[Stored entries]
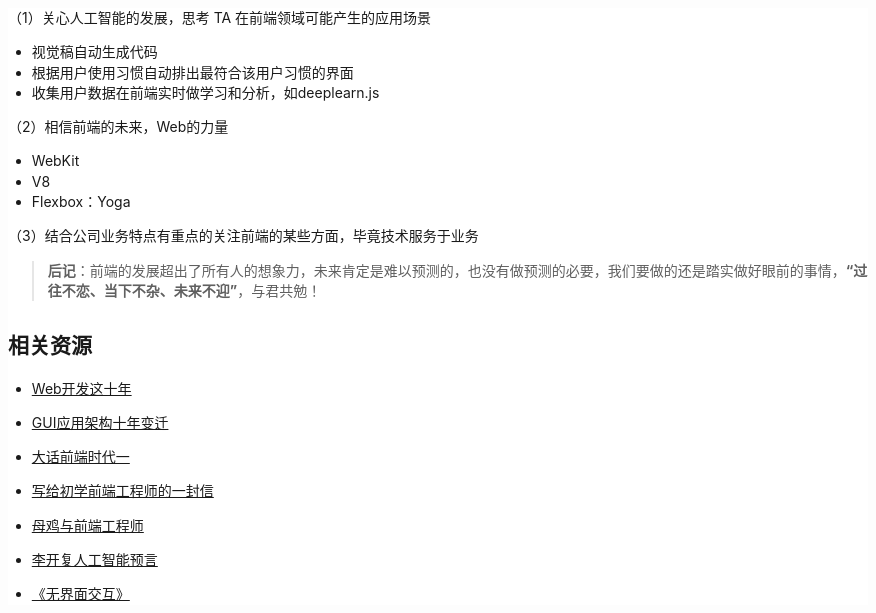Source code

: （1）关心人工智能的发展，思考 TA 在前端领域可能产生的应用场景

- 视觉稿自动生成代码
- 根据用户使用习惯自动排出最符合该用户习惯的界面
- 收集用户数据在前端实时做学习和分析，如deeplearn.js

（2）相信前端的未来，Web的力量

- WebKit
- V8
- Flexbox：Yoga

（3）结合公司业务特点有重点的关注前端的某些方面，毕竟技术服务于业务

> **后记**：前端的发展超出了所有人的想象力，未来肯定是难以预测的，也没有做预测的必要，我们要做的还是踏实做好眼前的事情，**“过往不恋、当下不杂、未来不迎”**，与君共勉！


## 相关资源

- [Web开发这十年](http://www.infoq.com/cn/articles/web-development-ten-years)
- [GUI应用架构十年变迁](https://segmentfault.com/a/1190000006016817)
- [大话前端时代一](https://halfrost.com/vue_ios_modularization/)
- [写给初学前端工程师的一封信](https://zhuanlan.zhihu.com/p/28536429)
- [母鸡与前端工程师](http://www.ruanyifeng.com/blog/2016/07/hen-and-front-end-engineer.html)
- [李开复人工智能预言](http://tech.sina.com.cn/it/2017-05-20/doc-ifyfkqks4361454.shtml)
- [《无界面交互》](https://book.douban.com/subject/26947799/)


  [2]: https://i.loli.net/2019/02/27/5c7658a690425.jpg
  [3]: https://i.loli.net/2019/02/27/5c7658ceb849e.jpg
  [4]: https://i.loli.net/2019/02/27/5c765e19822ef.jpg
  [5]: https://i.loli.net/2019/02/27/5c7652a13fd9a.jpg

:: Work task ::
Full transcription without images: please go through the records and repeat them exactly.

:: Worked solution ::
Source code

: （1）关心人工智能的发展，思考 TA 在前端领域可能产生的应用场景

- 视觉稿自动生成代码
- 根据用户使用习惯自动排出最符合该用户习惯的界面
- 收集用户数据在前端实时做学习和分析，如deeplearn.js

（2）相信前端的未来，Web的力量

- WebKit
- V8
- Flexbox：Yoga

（3）结合公司业务特点有重点的关注前端的某些方面，毕竟技术服务于业务

> **后记**：前端的发展超出了所有人的想象力，未来肯定是难以预测的，也没有做预测的必要，我们要做的还是踏实做好眼前的事情，**“过往不恋、当下不杂、未来不迎”**，与君共勉！


## 相关资源

- [Web开发这十年](http://www.infoq.com/cn/articles/web-development-ten-years)
- [GUI应用架构十年变迁](https://segmentfault.com/a/1190000006016817)
- [大话前端时代一](https://halfrost.com/vue_ios_modularization/)
- [写给初学前端工程师的一封信](https://zhuanlan.zhihu.com/p/28536429)
- [母鸡与前端工程师](http://www.ruanyifeng.com/blog/2016/07/hen-and-front-end-engineer.html)
- [李开复人工智能预言](http://tech.sina.com.cn/it/2017-05-20/doc-ifyfkqks4361454.shtml)
- [《无界面交互》](https://book.douban.com/subject/26947799/)


  [2]: https://i.loli.net/2019/02/27/5c7658a690425.jpg
  [3]: https://i.loli.net/2019/02/27/5c7658ceb849e.jpg
  [4]: https://i.loli.net/2019/02/27/5c765e19822ef.jpg
  [5]: https://i.loli.net/2019/02/27/5c7652a13fd9a.jpg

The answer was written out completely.